> [Exercise description]:
The expected response is a copy of every line in the entries below that includes the word "рублей".

> [Extracted data]:
☆ ☆ ☆

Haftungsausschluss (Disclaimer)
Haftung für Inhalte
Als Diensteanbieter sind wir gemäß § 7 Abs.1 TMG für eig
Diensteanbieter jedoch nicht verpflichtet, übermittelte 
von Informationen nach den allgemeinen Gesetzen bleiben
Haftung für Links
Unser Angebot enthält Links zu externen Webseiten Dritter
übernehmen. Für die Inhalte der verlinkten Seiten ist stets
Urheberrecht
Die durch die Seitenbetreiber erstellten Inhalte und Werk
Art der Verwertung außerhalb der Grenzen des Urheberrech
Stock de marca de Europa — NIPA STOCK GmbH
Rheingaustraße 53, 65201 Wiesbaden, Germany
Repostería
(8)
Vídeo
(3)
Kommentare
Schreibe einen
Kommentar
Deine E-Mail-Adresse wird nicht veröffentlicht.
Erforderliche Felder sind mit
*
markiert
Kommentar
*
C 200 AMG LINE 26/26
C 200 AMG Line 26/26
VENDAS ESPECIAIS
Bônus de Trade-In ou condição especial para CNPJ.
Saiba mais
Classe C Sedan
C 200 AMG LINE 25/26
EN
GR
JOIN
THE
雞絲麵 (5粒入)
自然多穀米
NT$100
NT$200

☆ ☆ ☆

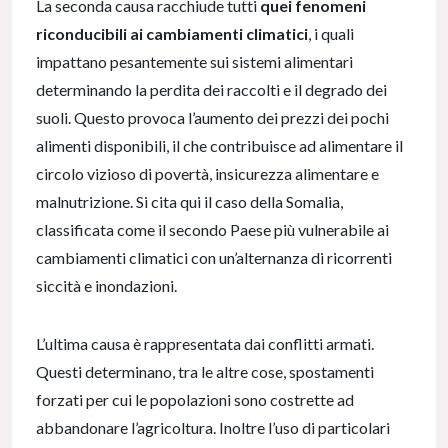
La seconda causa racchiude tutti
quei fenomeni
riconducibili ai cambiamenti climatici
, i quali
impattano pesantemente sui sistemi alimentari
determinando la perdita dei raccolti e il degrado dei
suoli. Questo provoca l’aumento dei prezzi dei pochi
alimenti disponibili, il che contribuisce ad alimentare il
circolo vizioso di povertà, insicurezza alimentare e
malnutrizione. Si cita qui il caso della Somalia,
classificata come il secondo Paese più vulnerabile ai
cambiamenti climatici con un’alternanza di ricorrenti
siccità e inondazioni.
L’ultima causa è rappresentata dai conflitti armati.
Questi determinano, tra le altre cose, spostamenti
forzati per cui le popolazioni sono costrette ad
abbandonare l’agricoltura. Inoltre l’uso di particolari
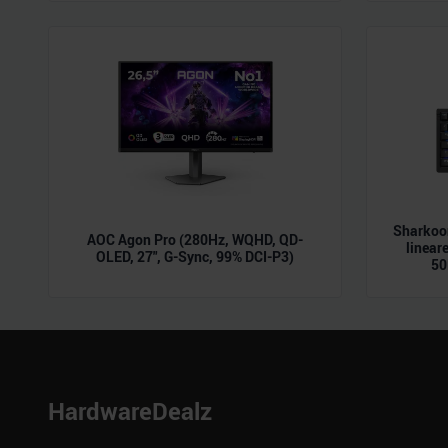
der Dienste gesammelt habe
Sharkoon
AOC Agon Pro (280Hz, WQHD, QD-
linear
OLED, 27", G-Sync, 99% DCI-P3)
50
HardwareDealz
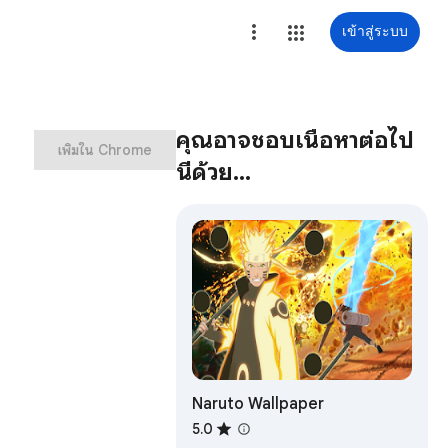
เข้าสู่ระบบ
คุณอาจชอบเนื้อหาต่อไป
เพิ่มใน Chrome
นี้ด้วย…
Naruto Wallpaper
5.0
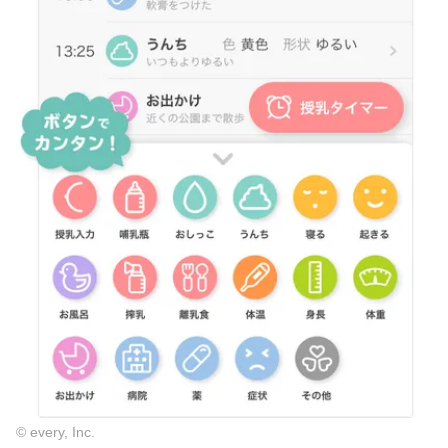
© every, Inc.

☆ ☆ ☆

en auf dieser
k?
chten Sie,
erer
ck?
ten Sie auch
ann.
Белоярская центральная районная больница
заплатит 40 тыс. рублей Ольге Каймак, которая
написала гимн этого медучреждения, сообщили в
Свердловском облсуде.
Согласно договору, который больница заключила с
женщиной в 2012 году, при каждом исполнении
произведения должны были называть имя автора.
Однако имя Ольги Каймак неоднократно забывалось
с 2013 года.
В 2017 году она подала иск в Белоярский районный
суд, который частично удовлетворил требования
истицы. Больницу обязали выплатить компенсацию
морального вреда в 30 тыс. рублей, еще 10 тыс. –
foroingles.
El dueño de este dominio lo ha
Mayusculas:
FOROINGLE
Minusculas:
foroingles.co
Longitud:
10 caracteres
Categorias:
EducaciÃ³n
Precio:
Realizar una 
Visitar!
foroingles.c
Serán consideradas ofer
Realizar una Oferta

☆ ☆ ☆

> [Expected answer]:
заплатит 40 тыс. рублей Ольге Каймак, которая
морального вреда в 30 тыс. рублей, еще 10 тыс. –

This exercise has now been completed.